Google itself moved on to "Flume" and later created "Dataflow" the precursor for...

gravypod · on Aug 29, 2023

Opinions are my own.

Some info on flume: https://research.google/pubs/pub35650/

To quote from there: "MapReduce and similar systems significantly ease the task of writing data-parallel code. However, many real-world computations require a pipeline of MapReduces, and programming and managing such pipelines can be difficult."

itissid · on Aug 30, 2023

Aren't hash joins done in RDBMS just like a general application of map-reduce? In left joins The big table is hashed on the join key value and sent to N machines and the little table is just everywhere. IIUC this is how any OLAP/Bigdata frameworks think while doing massive joins or partitioning to reduce data later, they just have to deal with additional issues like locality of partition to computation target.

So map reduce is in the DNA of many data computation flows instead of a thing in off itself.

opportune · on Aug 30, 2023

Also the second generation of Flume/Spark different vs MapReduce/Hadoop has to be understood in the context of what other assumptions changed at the same time. At Google, GFS was replaced with Colossus (can’t share specifics but this was also accompanied by a change in “data/machine topology” and associated networking changes away from uniform less specialized servers) which made it so “move code to data” became less important. Similarly Spark was originally meant to run on HDFS but became a lot more popular once it started being able to use things like s3 as its storage layer and public cloud VMs for compute (which was a similar transition to GFS->Colossus).

In terms of usability the other two main innovations were to make it easier to program a workflow that chained MapReduce operations (without an intermediate, expensive, blocks-until-all-nodes-done disk write step, nor a jankass orchestration engine) and subsequently to declaratively specify the desired output (eg SQL) without requiring the user to specify the implementation.

They’ve since added more stuff like streaming, ML, whatever, but the biggest change from 1st to 2nd gen is really in the data topology.

moandcompany · on Aug 30, 2023

Yep. Regarding workflows with chains of Map and Reduce operations, the Hadoop ecosystem had a similar improvement with the introduction of Hadoop 2 where YARN as a container resource manager and MapReduce (MapReduce2) were introduced, separating the workflow constraints in original Hadoop/MapReduce. This led to Hadoop projects, such as Tez as an alternate execution engine, replacing MapReduce2, on YARN with the same types of flow optimizations for chained operations and reducing the number of shuffles/writes to disk (i.e. overall much better pipeline performance for typical jobs) -- This was particularly relevant for things like Hive, where Tez could be plugged in as the execution engine when running on a Hadoop 2 cluster.

summerlight · on Aug 29, 2023

In addition to Flume/Dataflow, there's a significant push toward SQL engines. In general, SQL (or similar query engines written in more declarative languages/APIs) has some performance benefits over usual Flume codes thanks to vectorized execution and other optimizations.

itissid · on Aug 30, 2023

Isn't that Rama framework(Nathan Marz's new thing from Red Planet labs) the latest iteration of "lets completely abstract computation latency/complexity from the framework"? In my mind it tries to do different things depending on who you are. In the words of a colleague, "I am excited someone is trying to remove SQL"

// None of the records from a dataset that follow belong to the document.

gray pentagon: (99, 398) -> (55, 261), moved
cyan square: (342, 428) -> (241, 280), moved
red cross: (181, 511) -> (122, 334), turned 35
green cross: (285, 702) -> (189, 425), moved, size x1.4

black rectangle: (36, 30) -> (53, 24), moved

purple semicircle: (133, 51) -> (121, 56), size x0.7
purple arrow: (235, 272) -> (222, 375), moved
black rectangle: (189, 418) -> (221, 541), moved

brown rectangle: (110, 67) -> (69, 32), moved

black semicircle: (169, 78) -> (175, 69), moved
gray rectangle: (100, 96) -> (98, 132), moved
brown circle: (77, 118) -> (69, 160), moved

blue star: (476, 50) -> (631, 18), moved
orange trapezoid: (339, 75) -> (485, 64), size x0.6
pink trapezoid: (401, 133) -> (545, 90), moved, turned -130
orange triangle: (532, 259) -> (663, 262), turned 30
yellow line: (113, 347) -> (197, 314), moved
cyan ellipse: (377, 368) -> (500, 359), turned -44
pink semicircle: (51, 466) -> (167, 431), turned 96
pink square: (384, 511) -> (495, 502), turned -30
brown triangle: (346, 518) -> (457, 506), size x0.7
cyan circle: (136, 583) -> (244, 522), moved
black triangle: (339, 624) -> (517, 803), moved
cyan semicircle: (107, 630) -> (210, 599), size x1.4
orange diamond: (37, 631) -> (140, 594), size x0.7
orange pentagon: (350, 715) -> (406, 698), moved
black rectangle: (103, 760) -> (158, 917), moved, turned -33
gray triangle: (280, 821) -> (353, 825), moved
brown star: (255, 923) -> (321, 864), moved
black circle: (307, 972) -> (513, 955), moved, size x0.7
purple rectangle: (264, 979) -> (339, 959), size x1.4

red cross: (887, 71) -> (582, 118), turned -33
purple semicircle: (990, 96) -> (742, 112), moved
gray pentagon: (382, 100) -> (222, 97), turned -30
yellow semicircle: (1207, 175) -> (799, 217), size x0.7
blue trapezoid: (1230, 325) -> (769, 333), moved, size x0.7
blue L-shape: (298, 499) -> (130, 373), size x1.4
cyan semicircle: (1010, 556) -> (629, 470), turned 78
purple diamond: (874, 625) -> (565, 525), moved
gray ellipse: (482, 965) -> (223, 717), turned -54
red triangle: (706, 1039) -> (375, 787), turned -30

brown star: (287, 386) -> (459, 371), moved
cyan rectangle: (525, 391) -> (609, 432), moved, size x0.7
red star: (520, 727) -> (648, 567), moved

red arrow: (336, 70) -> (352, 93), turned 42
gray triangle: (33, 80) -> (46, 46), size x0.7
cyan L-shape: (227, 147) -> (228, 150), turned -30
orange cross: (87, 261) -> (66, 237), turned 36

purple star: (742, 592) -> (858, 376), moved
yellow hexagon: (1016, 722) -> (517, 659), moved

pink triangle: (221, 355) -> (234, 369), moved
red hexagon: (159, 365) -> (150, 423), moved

Rama seems like if you are a fullstack or backend dev then it can provide you an easy way to have a(low latency) view of your data to build upon. If you are a Data Scientist you can use the thing to pull necessary data for analysis and slice and dice it.

disgruntledphd2 · on Aug 30, 2023

The above will only be successful if it supports SQL.

The best place to end up is something like PySpark/Snowpark as a better API for SQL is really useful when doing complicated things.

You still need to have a standard SQL layer though, as otherwise you'll cripple adoption.

chaxor · on Aug 29, 2023

So if I read this right, if you're not a big company (perhaps just a standard dev with maybe a tiny cluster of computers or just one beefy one), you just make a Docker container with pyspark and put your scripts in there, and everyone can reproduce your work easily on any type of machine or cluster? It seems like a reasonable approach, though it would be nice to not need the OS dependencies/docker for spark.

mrbungie · on Aug 30, 2023

If you are running jobs inside pure Docker containers (i.e. just one node without need for k8s, compose, rancher or whatever), it may be the case you don't even need pyspark.